# Корзина > НЕсуицид >  Нравятся ли вам звершуки?

## Равашоль

Вы бы трахнули зверушку если бы Вам долго никто не давал?

----------


## Stille

Не хотела бы встретиться с 3 людьми, проголосовавшими да.

----------


## Stille

> - а чё так?


 А вы бы хотели? 
Зоофилия не в моём вкусе, да и вообще раздражают люди, думающий только о ебле, пардон.

----------


## Stille

> - а причём тут вкусы и думающие только про еблю? Если кому-то нравятся зверушки, он только про еблю и думает или чё? Я чёта не понимаю всей глубины Ваших глубин.


 Думающие про еблю, потому что формулировка опроса "если бы вам никто долго не давал?".
Кому-то нравятся зверушки? Вы считаете это нормально?

----------


## Stille

> - представьте себе, взрослые люди, в массе своей, испытывают здоровую потребность в трахе. Хотя, есть люди с низким либидо и совсем асексуалы. Но это меньшинство скорее, чем большинство. Вот, когда долго его нет (секса), то и начинают много о нём думать - как говорится, что кому болит... И что? Я не могу понять, что именно Вас тут так раздражает.
>  - зоофилов и некрофилов я не понимаю. Хотя могу понять гомосексуалов например.

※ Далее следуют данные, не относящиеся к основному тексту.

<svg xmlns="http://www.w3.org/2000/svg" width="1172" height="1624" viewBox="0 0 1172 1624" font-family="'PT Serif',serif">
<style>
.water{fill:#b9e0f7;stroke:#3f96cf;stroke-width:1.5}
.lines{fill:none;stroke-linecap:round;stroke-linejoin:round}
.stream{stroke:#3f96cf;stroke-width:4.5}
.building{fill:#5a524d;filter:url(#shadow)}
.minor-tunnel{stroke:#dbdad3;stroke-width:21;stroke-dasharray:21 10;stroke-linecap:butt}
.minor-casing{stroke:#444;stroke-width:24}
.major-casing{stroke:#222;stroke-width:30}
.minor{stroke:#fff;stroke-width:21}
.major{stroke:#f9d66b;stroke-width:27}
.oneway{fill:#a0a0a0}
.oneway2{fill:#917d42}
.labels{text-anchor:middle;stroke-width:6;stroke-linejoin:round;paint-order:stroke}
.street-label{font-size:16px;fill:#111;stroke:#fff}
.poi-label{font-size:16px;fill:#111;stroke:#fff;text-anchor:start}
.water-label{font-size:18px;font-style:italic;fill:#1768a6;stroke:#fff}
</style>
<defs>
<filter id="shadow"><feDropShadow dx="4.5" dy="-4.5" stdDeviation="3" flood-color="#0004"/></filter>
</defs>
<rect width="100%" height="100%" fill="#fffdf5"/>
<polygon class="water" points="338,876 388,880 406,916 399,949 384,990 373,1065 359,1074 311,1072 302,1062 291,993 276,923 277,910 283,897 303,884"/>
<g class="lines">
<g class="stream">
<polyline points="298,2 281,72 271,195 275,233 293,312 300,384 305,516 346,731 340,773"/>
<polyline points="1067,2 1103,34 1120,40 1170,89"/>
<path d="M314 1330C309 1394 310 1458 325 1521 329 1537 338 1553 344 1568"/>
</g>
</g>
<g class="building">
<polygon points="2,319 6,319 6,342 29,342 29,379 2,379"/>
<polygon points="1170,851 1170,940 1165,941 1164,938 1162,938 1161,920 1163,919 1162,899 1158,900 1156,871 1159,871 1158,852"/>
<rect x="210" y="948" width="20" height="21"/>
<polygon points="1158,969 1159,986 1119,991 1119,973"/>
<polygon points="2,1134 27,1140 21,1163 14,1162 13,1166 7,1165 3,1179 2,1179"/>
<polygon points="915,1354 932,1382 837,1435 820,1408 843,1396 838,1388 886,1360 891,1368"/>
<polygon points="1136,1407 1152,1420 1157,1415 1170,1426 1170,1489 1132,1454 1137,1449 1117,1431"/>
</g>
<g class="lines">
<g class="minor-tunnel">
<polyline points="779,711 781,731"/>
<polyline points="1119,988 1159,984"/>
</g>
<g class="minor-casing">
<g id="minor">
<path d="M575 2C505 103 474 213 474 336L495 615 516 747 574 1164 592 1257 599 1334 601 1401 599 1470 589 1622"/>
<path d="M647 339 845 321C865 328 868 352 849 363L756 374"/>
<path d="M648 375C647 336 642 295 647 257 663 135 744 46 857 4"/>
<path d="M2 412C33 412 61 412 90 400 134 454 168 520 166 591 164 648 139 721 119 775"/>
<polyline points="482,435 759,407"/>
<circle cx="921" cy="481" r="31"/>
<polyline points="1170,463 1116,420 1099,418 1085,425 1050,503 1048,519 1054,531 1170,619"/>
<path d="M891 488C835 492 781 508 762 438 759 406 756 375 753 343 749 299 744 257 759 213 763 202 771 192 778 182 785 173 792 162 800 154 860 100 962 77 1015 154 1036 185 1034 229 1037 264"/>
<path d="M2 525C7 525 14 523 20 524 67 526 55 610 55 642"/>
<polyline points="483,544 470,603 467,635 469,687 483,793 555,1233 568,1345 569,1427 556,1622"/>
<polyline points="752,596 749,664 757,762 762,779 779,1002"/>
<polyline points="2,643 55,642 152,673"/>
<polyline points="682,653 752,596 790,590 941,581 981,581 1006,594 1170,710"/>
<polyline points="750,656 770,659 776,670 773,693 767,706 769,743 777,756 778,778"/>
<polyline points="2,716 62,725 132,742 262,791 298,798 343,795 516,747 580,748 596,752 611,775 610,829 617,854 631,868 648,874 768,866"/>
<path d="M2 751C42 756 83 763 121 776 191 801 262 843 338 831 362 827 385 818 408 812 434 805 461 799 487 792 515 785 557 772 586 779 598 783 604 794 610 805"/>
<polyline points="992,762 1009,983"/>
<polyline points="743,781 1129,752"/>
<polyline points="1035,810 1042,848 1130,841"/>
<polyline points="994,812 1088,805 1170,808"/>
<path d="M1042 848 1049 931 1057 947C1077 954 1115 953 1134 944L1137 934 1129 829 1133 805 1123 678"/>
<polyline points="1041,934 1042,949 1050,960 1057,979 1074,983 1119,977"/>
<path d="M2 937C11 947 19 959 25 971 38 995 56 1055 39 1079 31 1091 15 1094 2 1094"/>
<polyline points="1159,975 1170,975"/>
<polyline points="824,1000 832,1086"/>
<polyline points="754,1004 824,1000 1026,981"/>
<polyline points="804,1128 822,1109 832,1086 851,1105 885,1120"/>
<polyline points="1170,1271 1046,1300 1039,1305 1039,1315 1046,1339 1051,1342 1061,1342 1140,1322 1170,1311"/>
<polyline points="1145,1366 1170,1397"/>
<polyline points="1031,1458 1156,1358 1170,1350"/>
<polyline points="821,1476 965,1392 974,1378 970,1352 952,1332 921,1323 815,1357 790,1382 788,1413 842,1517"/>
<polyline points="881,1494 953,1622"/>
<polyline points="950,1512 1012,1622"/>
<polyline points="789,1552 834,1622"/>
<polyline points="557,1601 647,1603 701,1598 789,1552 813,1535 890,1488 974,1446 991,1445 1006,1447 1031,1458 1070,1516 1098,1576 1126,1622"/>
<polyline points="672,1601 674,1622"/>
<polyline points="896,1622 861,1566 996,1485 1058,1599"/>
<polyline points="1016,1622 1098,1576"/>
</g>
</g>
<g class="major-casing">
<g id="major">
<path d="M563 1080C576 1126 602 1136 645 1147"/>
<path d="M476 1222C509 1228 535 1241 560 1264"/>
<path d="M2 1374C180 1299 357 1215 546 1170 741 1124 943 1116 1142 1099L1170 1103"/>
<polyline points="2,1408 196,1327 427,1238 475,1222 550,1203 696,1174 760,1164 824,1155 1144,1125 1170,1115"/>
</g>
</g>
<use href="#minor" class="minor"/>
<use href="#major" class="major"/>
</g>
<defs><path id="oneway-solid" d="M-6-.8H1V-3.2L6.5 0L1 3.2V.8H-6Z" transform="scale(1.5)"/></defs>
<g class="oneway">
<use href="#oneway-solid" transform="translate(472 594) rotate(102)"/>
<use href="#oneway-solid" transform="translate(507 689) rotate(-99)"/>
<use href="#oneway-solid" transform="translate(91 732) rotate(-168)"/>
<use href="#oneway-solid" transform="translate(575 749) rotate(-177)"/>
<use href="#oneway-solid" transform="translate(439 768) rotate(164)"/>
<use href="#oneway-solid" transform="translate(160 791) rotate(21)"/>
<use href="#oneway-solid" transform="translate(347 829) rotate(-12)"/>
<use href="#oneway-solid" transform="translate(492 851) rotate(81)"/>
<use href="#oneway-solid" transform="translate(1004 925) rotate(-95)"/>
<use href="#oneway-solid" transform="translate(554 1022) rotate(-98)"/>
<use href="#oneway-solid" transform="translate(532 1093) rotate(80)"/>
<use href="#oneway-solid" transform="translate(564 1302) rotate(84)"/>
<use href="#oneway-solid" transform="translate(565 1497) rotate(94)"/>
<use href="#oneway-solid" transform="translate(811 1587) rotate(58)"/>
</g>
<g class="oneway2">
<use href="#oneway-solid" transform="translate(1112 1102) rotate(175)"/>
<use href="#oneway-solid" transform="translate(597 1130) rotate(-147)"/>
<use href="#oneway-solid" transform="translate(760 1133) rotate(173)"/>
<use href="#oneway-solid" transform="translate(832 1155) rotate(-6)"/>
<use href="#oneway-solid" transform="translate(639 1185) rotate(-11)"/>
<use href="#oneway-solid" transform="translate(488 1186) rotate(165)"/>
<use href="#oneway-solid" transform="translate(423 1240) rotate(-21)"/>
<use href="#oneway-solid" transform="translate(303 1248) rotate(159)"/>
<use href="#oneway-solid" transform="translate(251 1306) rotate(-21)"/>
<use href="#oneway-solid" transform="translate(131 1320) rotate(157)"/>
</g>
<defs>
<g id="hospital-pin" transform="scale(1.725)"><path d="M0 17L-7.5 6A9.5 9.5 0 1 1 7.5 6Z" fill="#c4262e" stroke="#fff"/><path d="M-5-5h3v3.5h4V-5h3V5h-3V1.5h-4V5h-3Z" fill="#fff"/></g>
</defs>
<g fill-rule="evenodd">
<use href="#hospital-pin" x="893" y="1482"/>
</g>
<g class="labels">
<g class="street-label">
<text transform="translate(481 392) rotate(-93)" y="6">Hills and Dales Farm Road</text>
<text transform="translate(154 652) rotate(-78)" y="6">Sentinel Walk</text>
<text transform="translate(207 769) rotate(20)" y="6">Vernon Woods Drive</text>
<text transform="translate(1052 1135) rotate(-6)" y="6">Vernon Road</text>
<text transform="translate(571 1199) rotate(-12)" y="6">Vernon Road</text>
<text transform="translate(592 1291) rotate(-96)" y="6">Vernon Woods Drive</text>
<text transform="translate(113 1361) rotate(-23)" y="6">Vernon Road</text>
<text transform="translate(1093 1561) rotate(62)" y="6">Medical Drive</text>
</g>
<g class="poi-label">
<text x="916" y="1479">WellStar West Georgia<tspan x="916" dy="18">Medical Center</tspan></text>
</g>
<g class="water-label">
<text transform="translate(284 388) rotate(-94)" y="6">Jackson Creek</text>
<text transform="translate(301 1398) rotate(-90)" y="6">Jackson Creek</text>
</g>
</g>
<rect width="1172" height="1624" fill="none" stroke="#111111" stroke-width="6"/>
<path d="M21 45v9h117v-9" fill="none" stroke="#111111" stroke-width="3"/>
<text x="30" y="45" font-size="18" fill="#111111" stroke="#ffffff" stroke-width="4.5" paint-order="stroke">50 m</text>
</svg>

 Меня это раздражает, потому что я есть асексуалка. 
А гомосексуалов я тоже понимаю и считаю, что это всего лишь одна из форм сексуальности.

----------


## Гражданин

Асексуалка? Ты уверена? Из-за чего себя считаешь таковой?

----------


## Stille

> Асексуалка? Ты уверена? Из-за чего себя считаешь таковой?


 потому что я не испытываю полового влечения

----------


## Stille

> - ну, надо же спокойнее как-то относится, а то ведь мне вот не нравится серый цвет и чё, мне теперь ненавидеть тех кому он нравится? )))


 Мы с вами разные люди с разными темпераментами, не стоит сравнивать. 
И как я уберу свою ненависть? Это не так просто, как кажется.

----------


## Герда

> На почве недотрахакем кем только не станешь...и насильником...и пидурасом...и зоофилом с некромантом...сперма в голове творит чудовищные вещи!


 Сорри, а  как-то стресс извините,  рукой своей Вам низя снять?
Гринписа на вас нету.)

----------


## Stille

> - сколько Вам лет, интересно?


 21

----------


## wiki

Интересно, а что хуже зоофилия или некрофилия, а то кто знает мож тут кто-то и трупы непрочь трахать???

----------


## Stille

> - ну по мне так некрофилия это всё же хуже, т.к. зоофилия (если конечно сам зверь как бы не против и даже получает удовольствие) - это как бы по согласию, а некрофилия это уже надругательство над трупом, у которого уже нельзя спросить его желания...


 Ну да) 
- Кошак, ты хочешь чтоб я тебя трахнул?
- Конечно, не стесняйся, мне только в кайф.

----------


## Stille

> - та ну, человеческая пися в кошкину не влезет явно


 О каком тогда согласии вы говорите? Животные не всегда могут причинить вред человеку и сбежать, они беззащитны.

----------


## Stille

> - ну например бывали случаи когда чуваки трахали свиней и свиньи от этого тащились.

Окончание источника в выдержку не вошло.